DESCRIPTION OF THE TASK
Set down, character for character, everything in the records below from the line holding "Golden Plaza Fatmawati" down to the line holding "creatieve projecten, kunsttentoonstellingen, culturele", and no other line.

ENTRIES SUPPLIED

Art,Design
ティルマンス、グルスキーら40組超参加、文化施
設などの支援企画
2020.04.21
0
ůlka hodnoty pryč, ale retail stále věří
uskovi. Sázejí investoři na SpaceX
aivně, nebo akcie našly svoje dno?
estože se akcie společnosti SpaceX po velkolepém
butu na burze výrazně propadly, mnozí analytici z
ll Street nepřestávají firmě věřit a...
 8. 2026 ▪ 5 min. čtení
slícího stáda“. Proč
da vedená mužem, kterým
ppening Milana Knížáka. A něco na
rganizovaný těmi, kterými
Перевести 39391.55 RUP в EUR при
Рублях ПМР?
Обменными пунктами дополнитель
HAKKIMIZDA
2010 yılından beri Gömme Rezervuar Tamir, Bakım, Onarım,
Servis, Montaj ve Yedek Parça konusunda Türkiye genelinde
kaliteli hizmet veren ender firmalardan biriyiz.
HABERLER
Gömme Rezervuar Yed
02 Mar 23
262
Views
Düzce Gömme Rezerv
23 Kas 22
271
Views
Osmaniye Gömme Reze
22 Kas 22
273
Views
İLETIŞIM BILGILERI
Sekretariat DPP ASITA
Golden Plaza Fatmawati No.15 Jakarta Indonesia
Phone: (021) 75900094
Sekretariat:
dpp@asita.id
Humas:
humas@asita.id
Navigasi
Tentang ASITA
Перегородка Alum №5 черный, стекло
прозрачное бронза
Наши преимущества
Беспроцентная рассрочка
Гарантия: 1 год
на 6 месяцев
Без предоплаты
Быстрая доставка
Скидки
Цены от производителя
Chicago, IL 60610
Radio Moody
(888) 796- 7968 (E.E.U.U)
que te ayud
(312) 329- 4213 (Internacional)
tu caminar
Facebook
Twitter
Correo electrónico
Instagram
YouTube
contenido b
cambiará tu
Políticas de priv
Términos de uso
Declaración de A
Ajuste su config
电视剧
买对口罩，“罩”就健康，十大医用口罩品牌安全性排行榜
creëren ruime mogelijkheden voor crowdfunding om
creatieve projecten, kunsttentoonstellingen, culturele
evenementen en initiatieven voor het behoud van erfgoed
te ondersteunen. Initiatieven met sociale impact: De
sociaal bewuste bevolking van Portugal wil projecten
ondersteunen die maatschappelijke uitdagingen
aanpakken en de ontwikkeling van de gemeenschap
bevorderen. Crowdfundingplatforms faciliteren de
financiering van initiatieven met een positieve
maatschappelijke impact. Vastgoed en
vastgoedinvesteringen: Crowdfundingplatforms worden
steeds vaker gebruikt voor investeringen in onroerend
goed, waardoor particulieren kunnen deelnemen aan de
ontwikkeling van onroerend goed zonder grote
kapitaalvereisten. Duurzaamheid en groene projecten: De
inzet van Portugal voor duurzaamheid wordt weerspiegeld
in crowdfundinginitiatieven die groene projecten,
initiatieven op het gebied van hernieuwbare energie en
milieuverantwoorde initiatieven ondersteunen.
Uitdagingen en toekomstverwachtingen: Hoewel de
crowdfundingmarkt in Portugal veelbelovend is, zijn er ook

THE ANSWER
Golden Plaza Fatmawati No.15 Jakarta Indonesia
Phone: (021) 75900094
Sekretariat:
dpp@asita.id
Humas:
humas@asita.id
Navigasi
Tentang ASITA
Перегородка Alum №5 черный, стекло
прозрачное бронза
Наши преимущества
Беспроцентная рассрочка
Гарантия: 1 год
на 6 месяцев
Без предоплаты
Быстрая доставка
Скидки
Цены от производителя
Chicago, IL 60610
Radio Moody
(888) 796- 7968 (E.E.U.U)
que te ayud
(312) 329- 4213 (Internacional)
tu caminar
Facebook
Twitter
Correo electrónico
Instagram
YouTube
contenido b
cambiará tu
Políticas de priv
Términos de uso
Declaración de A
Ajuste su config
电视剧
买对口罩，“罩”就健康，十大医用口罩品牌安全性排行榜
creëren ruime mogelijkheden voor crowdfunding om
creatieve projecten, kunsttentoonstellingen, culturele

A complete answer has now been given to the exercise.